Being the first highland I’ve tried so far the Ardmore Traditional Cask is most definitely unique. Having been in production for over 100 years the Ardmore distillery has some pretty rich history, including still using Peat originating from the moss they started with in 1899, one of their facts that I found most interesting. If you have the time check out their site and read a little more.
Nose: Maple, sugar, beef franks, cherries and a strong hit of peat. There is a strange type of sour/sweet smell that reminds my of beef franks for some reason but that is closely followed by a fruit reminiscent of cherries.
Palate: Sweet fruit, chocolate, lavender, brown sugar, dry wheat, and a heavy peat. This one tastes a lot like a fresh oak campfire in the best way. It is unlike any scotch I’ve tried yet although I imagine it is a good example of a Highland malt as this is my first from that region.
Finish: A short finish leaving the peat as the main thing to hold on. Not a lot for me to say here.
Overall: 6 out of 10
I like this one, it’s unique enough to stand out from the others I have tried so far which will make me come back to it.

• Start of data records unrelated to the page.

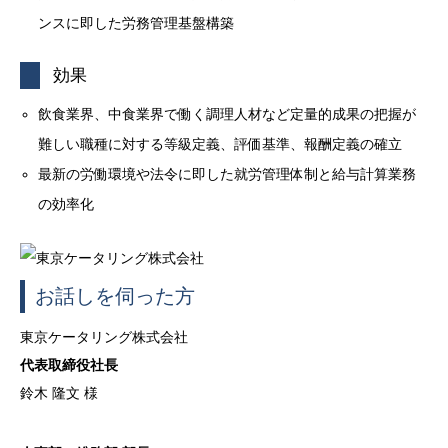
ンスに即した労務管理基盤構築
効果
飲食業界、中食業界で働く調理人材など定量的成果の把握が
難しい職種に対する等級定義、評価基準、報酬定義の確立
最新の労働環境や法令に即した就労管理体制と給与計算業務
の効率化
お話しを伺った方
東京ケータリング株式会社
代表取締役社長
鈴木 隆文 様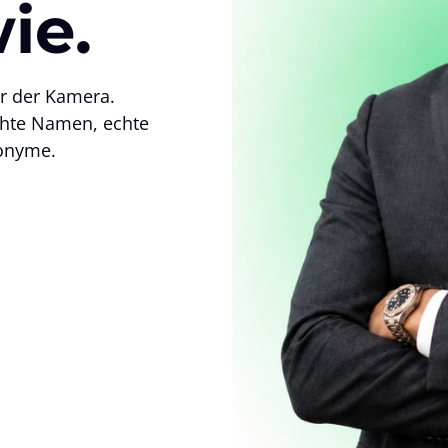
ie.
r der Kamera. 
chte Namen, echte 
donyme.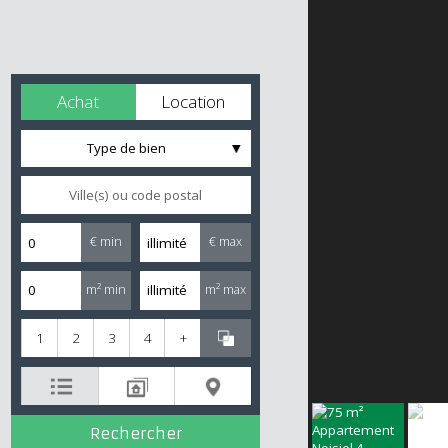
Achat
Location
Type de bien
€ min
€ max
m² min
m² max
1
2
3
4
+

The Macallan 10 year from their Fine Oak collection is my favorite Single Malt Scotch to date. Now with that strong of an opening statement I suppose I should elaborate on why I feel that way.
Nose: A very wooden nose with a thick maple syrup and brown sugar feeling, the weight of this one seems to almost pull your nose down to the drink itself, drawing you in as a warm hearth would in the cold of winter.
Palate: Very calm on the tongue with a mild heat and a thick body this Scotch goes down more smoothly than any I’ve tried yet. It has a pallor oak flavor reaching forward, a hint of berries, and a burning hum of a wasps wings.
Finish: A lengthly finish leaving most of it’s flavor then as it dies out you get a hint of dark chocolate.
Overall: 8 out of 10
Being a triple cask matured single malt from the Speyside region this scotch has seen the insides of European oak casks seasoned with sherry, American oak casks seasoned with Bourbon, and American oak casks seasoned also seasoned with Sherry. It’s a minimum 10 year and this scotch really feels like it has come of age. The taste it leaves you with is very mellow, very smooth, and of the ones I have tried so far (about eight) this one is the best.